**About this exercise**
Copy each of the lines below without any changes.

************

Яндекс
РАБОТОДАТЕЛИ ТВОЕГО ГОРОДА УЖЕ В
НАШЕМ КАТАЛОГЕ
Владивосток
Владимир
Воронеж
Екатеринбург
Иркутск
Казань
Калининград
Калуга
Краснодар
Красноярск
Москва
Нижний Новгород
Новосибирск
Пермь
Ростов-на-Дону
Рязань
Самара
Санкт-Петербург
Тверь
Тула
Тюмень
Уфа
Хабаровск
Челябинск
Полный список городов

************

**Solution**
Яндекс
РАБОТОДАТЕЛИ ТВОЕГО ГОРОДА УЖЕ В
НАШЕМ КАТАЛОГЕ
Владивосток
Владимир
Воронеж
Екатеринбург
Иркутск
Казань
Калининград
Калуга
Краснодар
Красноярск
Москва
Нижний Новгород
Новосибирск
Пермь
Ростов-на-Дону
Рязань
Самара
Санкт-Петербург
Тверь
Тула
Тюмень
Уфа
Хабаровск
Челябинск
Полный список городов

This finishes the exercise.